Produce a verbatim transcript of the entries below, excluding pictures.
(Given data Opens)
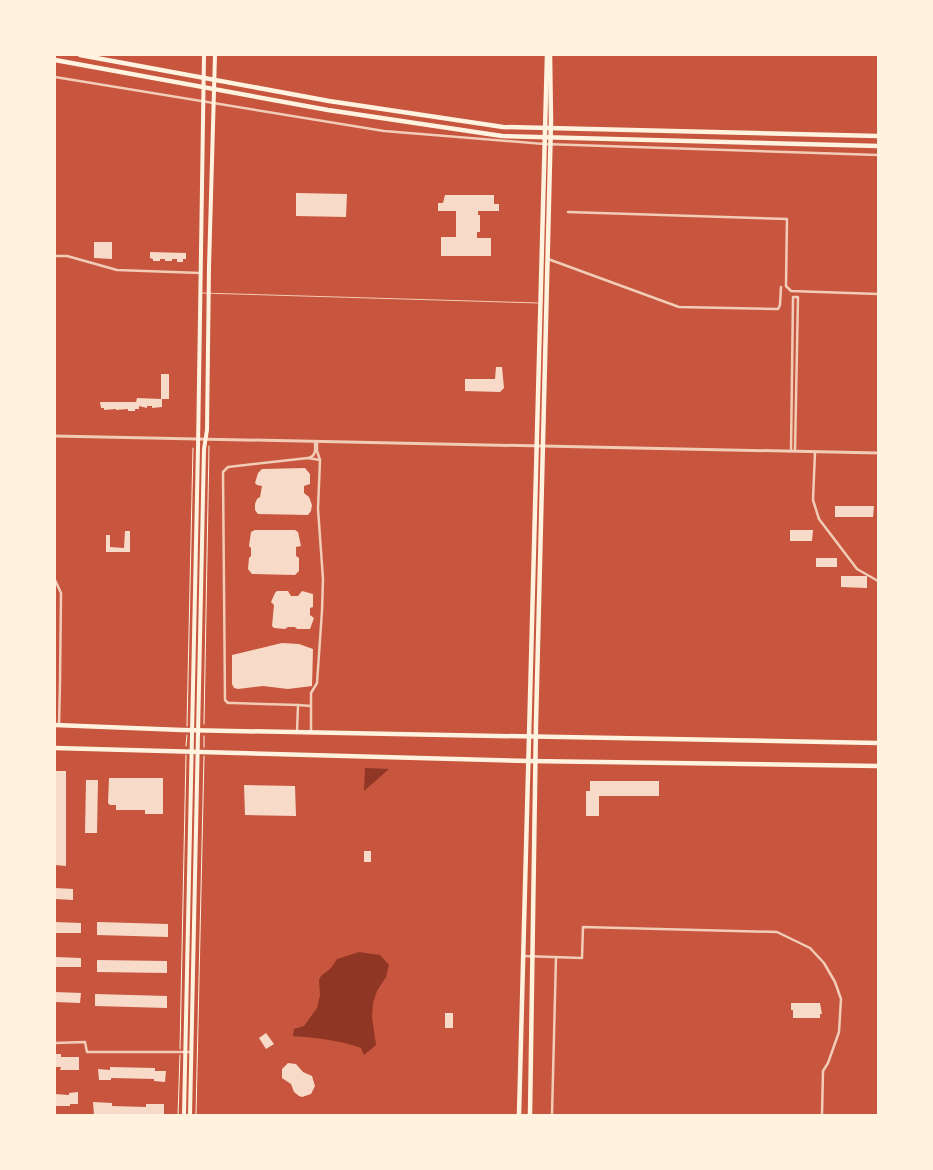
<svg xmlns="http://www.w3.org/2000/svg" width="933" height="1170" font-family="Barlow,sans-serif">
  <rect width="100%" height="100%" fill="#c8553d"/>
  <g fill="#8f3625">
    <polygon points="365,768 389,769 364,791"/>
    <path d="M359 952 380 955 389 965 386 977 377 991 373 1003 372 1017 376 1045 364 1055 361 1048C339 1040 316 1038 293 1036L294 1029 304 1026 317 1008 320 995 319 980 321 976 331 968 337 959Z"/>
  </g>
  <g fill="#f7dbc8">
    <polygon points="296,193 347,194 346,217 296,216"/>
    <polygon points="445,195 494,195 494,204 499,204 499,211 478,211 478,215 480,215 480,232 477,232 477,238 491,238 491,256 441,256 441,237 456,237 456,211 438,211 438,203 443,203"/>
    <polygon points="94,242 112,242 112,259 94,258"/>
    <polygon points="150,252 186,253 186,259 183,259 183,262 177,262 177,259 172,259 172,261 165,261 165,259 160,259 160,261 153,261 153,259 150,258"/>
    <polygon points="496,367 502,367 504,388 500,392 465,391 465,379 495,379"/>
    <polygon points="161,374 169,374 169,399 162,399 162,407 152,408 152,406 147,406 147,408 139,406 139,409 135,409 135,411 128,411 128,409 116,410 116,409 104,410 104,408 101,408 100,402 136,402 137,398 161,399"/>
    <polygon points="305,468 310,474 310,484 304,486 304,493 309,497 312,505 311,511 308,515 258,514 255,510 255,504 257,499 260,497 262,486 257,485 255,483 258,473 262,469"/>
    <polygon points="835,506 874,506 873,517 835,517"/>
    <polygon points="255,530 295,530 298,532 301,546 296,547 296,556 299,558 299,571 295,575 252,574 248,569 249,558 251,556 251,548 249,546 251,532"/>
    <polygon points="790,530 813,530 812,541 790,541"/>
    <polygon points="125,531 130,531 130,552 106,552 106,535 110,535 110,547 124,548"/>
    <rect x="816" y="558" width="21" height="9"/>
    <polygon points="841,576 867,576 867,588 841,587"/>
    <polygon points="277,591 288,591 291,596 298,596 302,591 313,594 313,607 310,608 310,615 314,618 310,629 297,629 295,627 288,627 285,629 274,628 272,626 274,605 271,602 275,593"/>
    <polygon points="282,643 299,644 313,649 312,686 288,689 263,686 238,689 234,688 232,684 232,655"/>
    <polygon points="55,771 66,771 66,866 55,865"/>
    <polygon points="109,778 163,778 163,814 145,814 145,810 116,810 116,805 110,805 108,803"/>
    <polygon points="86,780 98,780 97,833 85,833"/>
    <polygon points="590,781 659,781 659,796 599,796 599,816 586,816 586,791 590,791"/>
    <polygon points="244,785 295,786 296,816 245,815"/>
    <rect x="364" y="851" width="7" height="11"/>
    <polygon points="55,888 73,889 73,900 55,899"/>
    <polygon points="55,922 81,923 81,933 55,933"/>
    <polygon points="97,922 168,924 168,937 97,935"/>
    <polygon points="55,957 81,958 81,967 55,967"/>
    <polygon points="97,960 167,961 167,973 97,972"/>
    <polygon points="55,992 81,993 80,1003 55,1002"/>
    <polygon points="95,994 167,996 167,1008 95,1006"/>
    <polygon points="791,1003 820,1003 822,1014 820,1014 820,1018 793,1018 793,1010 791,1010"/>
    <rect x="445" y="1013" width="8" height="15"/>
    <polygon points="266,1033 274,1044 266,1049 259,1038"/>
    <polygon points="55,1054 61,1054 61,1057 79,1057 79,1070 60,1070 61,1067 55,1067"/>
    <polygon points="288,1063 296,1064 303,1072 312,1076 315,1086 311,1094 302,1097 299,1096 294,1092 291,1084 282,1078 282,1069"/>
    <polygon points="110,1067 155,1068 155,1071 166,1071 165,1082 154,1081 154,1079 111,1078 111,1080 99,1080 98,1069 110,1070"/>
    <polygon points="78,1092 78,1104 70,1104 70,1106 55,1106 55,1094 69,1095 69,1093"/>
    <polygon points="93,1102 112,1103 112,1106 146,1107 146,1104 164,1104 164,1115 94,1115"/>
  </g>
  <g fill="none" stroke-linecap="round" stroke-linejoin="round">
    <g stroke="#fff3e0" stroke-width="1">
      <polyline points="204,724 209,446"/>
      <polyline points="187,726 193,448"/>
      <polyline points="186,746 187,735"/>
      <polyline points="204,747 204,736"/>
      <polyline points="180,1049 186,755"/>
      <polyline points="178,1115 180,1055"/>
      <polyline points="196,1115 204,756"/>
    </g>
    <polyline stroke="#f1ccb7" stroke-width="1" points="202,293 538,303"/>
    <g stroke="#f1ccb7" stroke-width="2.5">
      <polyline points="55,77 384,131 544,144 878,155"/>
      <polyline points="568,212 787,219 786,286 791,291 878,294"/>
      <polyline points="55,256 67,256 117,270 200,273"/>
      <polyline points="548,259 679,307 778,309 780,305 781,287"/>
      <polyline points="791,451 793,297 798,297 795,451"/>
      <polyline points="815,452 813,500 819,519 857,569 878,581"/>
      <path d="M309 458C317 455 315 448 315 442"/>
      <polyline points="55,580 61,593 60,683 59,725"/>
      <polyline points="298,705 311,706"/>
      <polyline points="297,732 298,705 233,703 228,703 225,700 223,472 228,467 308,458 320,460"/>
      <polyline points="311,732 311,693 317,683 322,611 323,579 318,509 320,460 317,451 317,442"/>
      <polyline points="523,956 582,958 583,927 777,932 810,948 824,963 835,982 841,999 839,1032 828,1063 823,1071 822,1115"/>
      <polyline points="55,1043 85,1042 87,1052 191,1052"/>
      <polyline points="552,1115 556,957"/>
    </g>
    <polyline stroke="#f1ccb7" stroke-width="3" points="55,436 878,453"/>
    <g stroke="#fff3e0" stroke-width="4">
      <polyline points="184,1115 198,448 204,55"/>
      <polyline points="190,1115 204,449 207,430 209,267 215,55"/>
    </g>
    <g stroke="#fff3e0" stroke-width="4.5">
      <polyline points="80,55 329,101 503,127 878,136"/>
      <polyline points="55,60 328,110 502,136 878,146"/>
      <polyline points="55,725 182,730 878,743"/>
      <polyline points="55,748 528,761 878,766"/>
      <polyline points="519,1115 547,55"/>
      <polyline points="530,1115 536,723 551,121 550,55"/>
    </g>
  </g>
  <rect width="933" height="1170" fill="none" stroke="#fff3e0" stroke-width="112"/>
</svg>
(Given data Closes)
Answer section =>
<svg xmlns="http://www.w3.org/2000/svg" width="933" height="1170" font-family="Barlow,sans-serif">
  <rect width="100%" height="100%" fill="#c8553d"/>
  <g fill="#8f3625">
    <polygon points="365,768 389,769 364,791"/>
    <path d="M359 952 380 955 389 965 386 977 377 991 373 1003 372 1017 376 1045 364 1055 361 1048C339 1040 316 1038 293 1036L294 1029 304 1026 317 1008 320 995 319 980 321 976 331 968 337 959Z"/>
  </g>
  <g fill="#f7dbc8">
    <polygon points="296,193 347,194 346,217 296,216"/>
    <polygon points="445,195 494,195 494,204 499,204 499,211 478,211 478,215 480,215 480,232 477,232 477,238 491,238 491,256 441,256 441,237 456,237 456,211 438,211 438,203 443,203"/>
    <polygon points="94,242 112,242 112,259 94,258"/>
    <polygon points="150,252 186,253 186,259 183,259 183,262 177,262 177,259 172,259 172,261 165,261 165,259 160,259 160,261 153,261 153,259 150,258"/>
    <polygon points="496,367 502,367 504,388 500,392 465,391 465,379 495,379"/>
    <polygon points="161,374 169,374 169,399 162,399 162,407 152,408 152,406 147,406 147,408 139,406 139,409 135,409 135,411 128,411 128,409 116,410 116,409 104,410 104,408 101,408 100,402 136,402 137,398 161,399"/>
    <polygon points="305,468 310,474 310,484 304,486 304,493 309,497 312,505 311,511 308,515 258,514 255,510 255,504 257,499 260,497 262,486 257,485 255,483 258,473 262,469"/>
    <polygon points="835,506 874,506 873,517 835,517"/>
    <polygon points="255,530 295,530 298,532 301,546 296,547 296,556 299,558 299,571 295,575 252,574 248,569 249,558 251,556 251,548 249,546 251,532"/>
    <polygon points="790,530 813,530 812,541 790,541"/>
    <polygon points="125,531 130,531 130,552 106,552 106,535 110,535 110,547 124,548"/>
    <rect x="816" y="558" width="21" height="9"/>
    <polygon points="841,576 867,576 867,588 841,587"/>
    <polygon points="277,591 288,591 291,596 298,596 302,591 313,594 313,607 310,608 310,615 314,618 310,629 297,629 295,627 288,627 285,629 274,628 272,626 274,605 271,602 275,593"/>
    <polygon points="282,643 299,644 313,649 312,686 288,689 263,686 238,689 234,688 232,684 232,655"/>
    <polygon points="55,771 66,771 66,866 55,865"/>
    <polygon points="109,778 163,778 163,814 145,814 145,810 116,810 116,805 110,805 108,803"/>
    <polygon points="86,780 98,780 97,833 85,833"/>
    <polygon points="590,781 659,781 659,796 599,796 599,816 586,816 586,791 590,791"/>
    <polygon points="244,785 295,786 296,816 245,815"/>
    <rect x="364" y="851" width="7" height="11"/>
    <polygon points="55,888 73,889 73,900 55,899"/>
    <polygon points="55,922 81,923 81,933 55,933"/>
    <polygon points="97,922 168,924 168,937 97,935"/>
    <polygon points="55,957 81,958 81,967 55,967"/>
    <polygon points="97,960 167,961 167,973 97,972"/>
    <polygon points="55,992 81,993 80,1003 55,1002"/>
    <polygon points="95,994 167,996 167,1008 95,1006"/>
    <polygon points="791,1003 820,1003 822,1014 820,1014 820,1018 793,1018 793,1010 791,1010"/>
    <rect x="445" y="1013" width="8" height="15"/>
    <polygon points="266,1033 274,1044 266,1049 259,1038"/>
    <polygon points="55,1054 61,1054 61,1057 79,1057 79,1070 60,1070 61,1067 55,1067"/>
    <polygon points="288,1063 296,1064 303,1072 312,1076 315,1086 311,1094 302,1097 299,1096 294,1092 291,1084 282,1078 282,1069"/>
    <polygon points="110,1067 155,1068 155,1071 166,1071 165,1082 154,1081 154,1079 111,1078 111,1080 99,1080 98,1069 110,1070"/>
    <polygon points="78,1092 78,1104 70,1104 70,1106 55,1106 55,1094 69,1095 69,1093"/>
    <polygon points="93,1102 112,1103 112,1106 146,1107 146,1104 164,1104 164,1115 94,1115"/>
  </g>
  <g fill="none" stroke-linecap="round" stroke-linejoin="round">
    <g stroke="#fff3e0" stroke-width="1">
      <polyline points="204,724 209,446"/>
      <polyline points="187,726 193,448"/>
      <polyline points="186,746 187,735"/>
      <polyline points="204,747 204,736"/>
      <polyline points="180,1049 186,755"/>
      <polyline points="178,1115 180,1055"/>
      <polyline points="196,1115 204,756"/>
    </g>
    <polyline stroke="#f1ccb7" stroke-width="1" points="202,293 538,303"/>
    <g stroke="#f1ccb7" stroke-width="2.5">
      <polyline points="55,77 384,131 544,144 878,155"/>
      <polyline points="568,212 787,219 786,286 791,291 878,294"/>
      <polyline points="55,256 67,256 117,270 200,273"/>
      <polyline points="548,259 679,307 778,309 780,305 781,287"/>
      <polyline points="791,451 793,297 798,297 795,451"/>
      <polyline points="815,452 813,500 819,519 857,569 878,581"/>
      <path d="M309 458C317 455 315 448 315 442"/>
      <polyline points="55,580 61,593 60,683 59,725"/>
      <polyline points="298,705 311,706"/>
      <polyline points="297,732 298,705 233,703 228,703 225,700 223,472 228,467 308,458 320,460"/>
      <polyline points="311,732 311,693 317,683 322,611 323,579 318,509 320,460 317,451 317,442"/>
      <polyline points="523,956 582,958 583,927 777,932 810,948 824,963 835,982 841,999 839,1032 828,1063 823,1071 822,1115"/>
      <polyline points="55,1043 85,1042 87,1052 191,1052"/>
      <polyline points="552,1115 556,957"/>
    </g>
    <polyline stroke="#f1ccb7" stroke-width="3" points="55,436 878,453"/>
    <g stroke="#fff3e0" stroke-width="4">
      <polyline points="184,1115 198,448 204,55"/>
      <polyline points="190,1115 204,449 207,430 209,267 215,55"/>
    </g>
    <g stroke="#fff3e0" stroke-width="4.5">
      <polyline points="80,55 329,101 503,127 878,136"/>
      <polyline points="55,60 328,110 502,136 878,146"/>
      <polyline points="55,725 182,730 878,743"/>
      <polyline points="55,748 528,761 878,766"/>
      <polyline points="519,1115 547,55"/>
      <polyline points="530,1115 536,723 551,121 550,55"/>
    </g>
  </g>
  <rect width="933" height="1170" fill="none" stroke="#fff3e0" stroke-width="112"/>
</svg>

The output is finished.